* **What to produce**:
Could you tally the lines of the entries that carry the string "control"? Reply with the number and nothing more.

Pictures paired with source code:
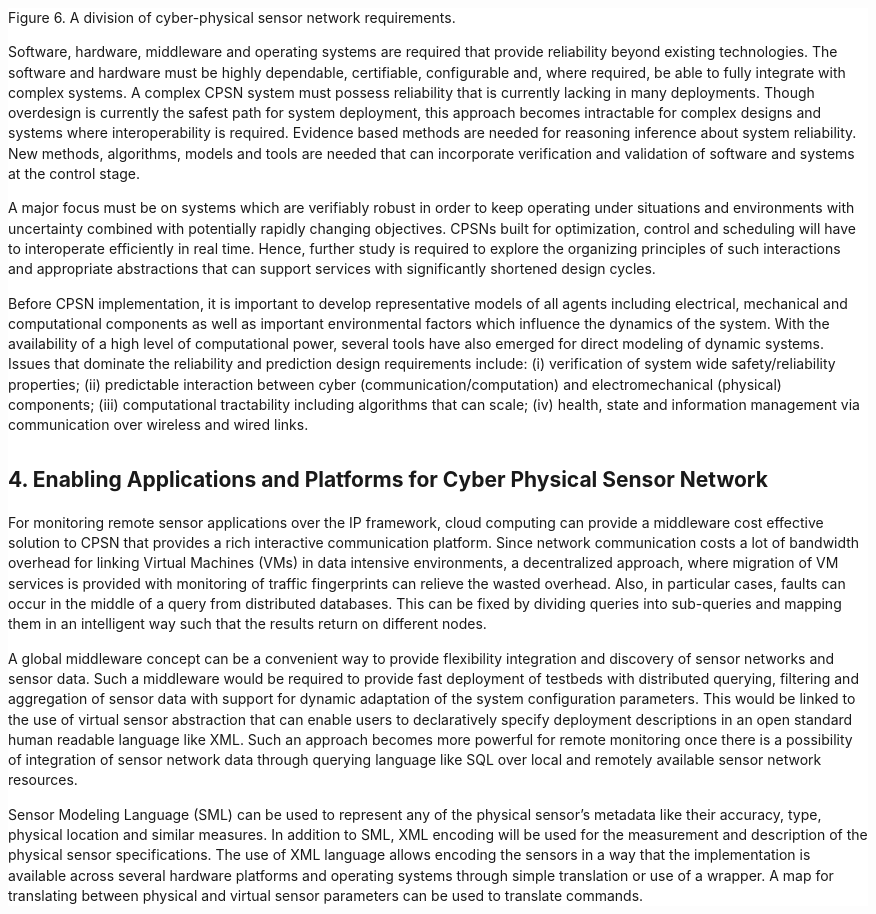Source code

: Figure 6. A division of cyber-physical sensor network requirements.

Software, hardware, middleware and operating systems are required that provide reliability beyond existing technologies. The software and hardware must be highly dependable, certifiable, configurable and, where required, be able to fully integrate with complex systems. A complex CPSN system must possess reliability that is currently lacking in many deployments. Though overdesign is currently the safest path for system deployment, this approach becomes intractable for complex designs and systems where interoperability is required. Evidence based methods are needed for reasoning inference about
system reliability. New methods, algorithms, models and tools are needed that can incorporate verification and validation of software and systems at the control stage.

A major focus must be on systems which are verifiably robust in order to keep operating under situations and environments with uncertainty combined with potentially rapidly changing objectives. CPSNs built for optimization, control and scheduling will have to interoperate efficiently in real time. Hence, further study is required to explore the organizing principles of such interactions and appropriate abstractions that can support services with significantly shortened design cycles.

Before CPSN implementation, it is important to develop representative models of all agents including electrical, mechanical and computational components as well as important environmental factors which influence the dynamics of the system. With the availability of a high level of computational power, several tools have also emerged for direct modeling of dynamic systems. Issues that dominate the reliability and prediction design requirements include: (i) verification of system wide safety/reliability properties; (ii) predictable interaction between cyber (communication/computation) and electromechanical (physical) components; (iii) computational tractability including algorithms that can scale; (iv) health, state and information management via communication over wireless and wired links.

## 4. Enabling Applications and Platforms for Cyber Physical Sensor Network

For monitoring remote sensor applications over the IP framework, cloud computing can provide a middleware cost effective solution to CPSN that provides a rich interactive communication platform. Since network communication costs a lot of bandwidth overhead for linking Virtual Machines (VMs) in data intensive environments, a decentralized approach, where migration of VM services is provided with monitoring of traffic fingerprints can relieve the wasted overhead. Also, in particular cases, faults can occur in the middle of a query from distributed databases. This can be fixed by dividing queries into sub-queries and mapping them in an intelligent way such that the results return on different nodes.

A global middleware concept can be a convenient way to provide flexibility integration and discovery of sensor networks and sensor data. Such a middleware would be required to provide fast deployment of testbeds with distributed querying, filtering and aggregation of sensor data with support for dynamic adaptation of the system configuration parameters. This would be linked to the use of virtual sensor abstraction that can enable users to declaratively specify deployment descriptions in an open standard human readable language like XML. Such an approach becomes more powerful for remote monitoring once there is a possibility of integration of sensor network data through querying language like SQL over local and remotely available sensor network resources.

Sensor Modeling Language (SML) can be used to represent any of the physical sensor’s metadata like their accuracy, type, physical location and similar measures. In addition to SML, XML encoding will be used for the measurement and description of the physical sensor specifications. The use of XML language allows encoding the sensors in a way that the implementation is available across several hardware platforms and operating systems through simple translation or use of a wrapper. A map for translating between physical and virtual sensor parameters can be used to translate commands.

* **Task response**:
2